One of the most powerful features of Node is that it is event-driven and asynchronous. So how does an asynchronous model work? Imagine you have a block of code and at some nth line you have an operation that is time consuming. So what happens to the lines that follow the nth line while this code gets executed? In normal synchronous programming models, the lines that follow the nth line will have to wait till the operation at that line completes. An asynchronous model handles this case differently. To handle this scenario in an asynchronous approach, we need to segment the code that follows the nth line into two sections. The first section is dependent on the result of the operation at the nth line and the second section is independent of the result.

We wrap the dependent code in a function with the result of the operation as its parameter, and register it as a callback to the operation on its success. Once the operation completes, the callback function will be triggered with its result. Meanwhile, we can continue executing the result-independent lines without waiting for the result. In this scenario, the execution is never blocked for a process to complete. It just goes on with callback functions registered on each ones completion. Simply put, you assign a callback function to an operation, and when Node determines that the completion event has been fired, it will execute your callback function at that moment.
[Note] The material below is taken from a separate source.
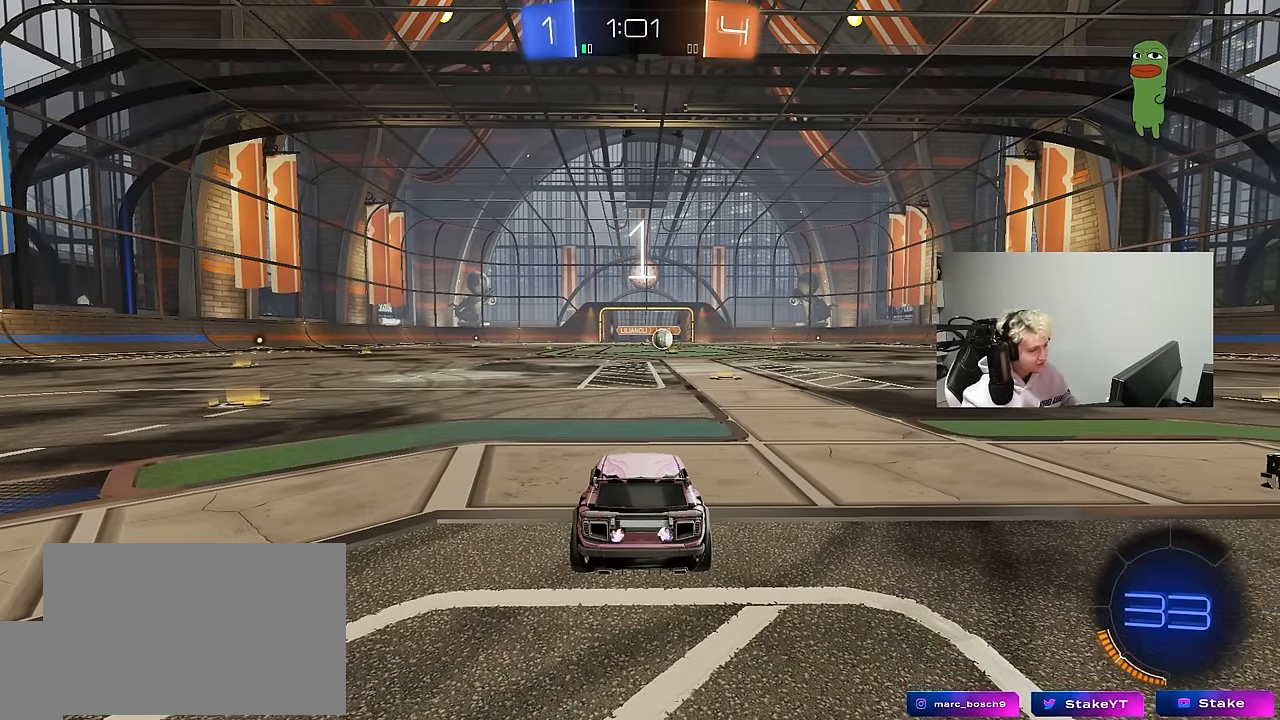
{"keys": ["tab", "w"], "mouse": ["left"], "mouse_move": "left", "events": [[134, "space", "up"], [134, "tab", "down"], [417, "w", "down"]]}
We can look at an example to understand the asynchronous nature in detail:

console.log('One');
console.log('Two');
setTimeout(function() {
   console.log('Three');
}, 2000);
console.log('Four');
console.log('Five');

In a typical synchronous programming language, executing the preceding code will yield the following output:

One
Two
... (2 second delay) ...
Three
Four
Five

However, in an asynchronous approach, the following output is seen:

One
Two
Four
Five
... (approx. 2 second delay) ...
Three

The function that actually logs Three is known as a callback to the setTimeout function.

Note

If you are still interested in learning more about asynchronous models and the callback concept in JavaScript, Mozilla Developer Network (MDN) has many articles that explain these concepts in detail.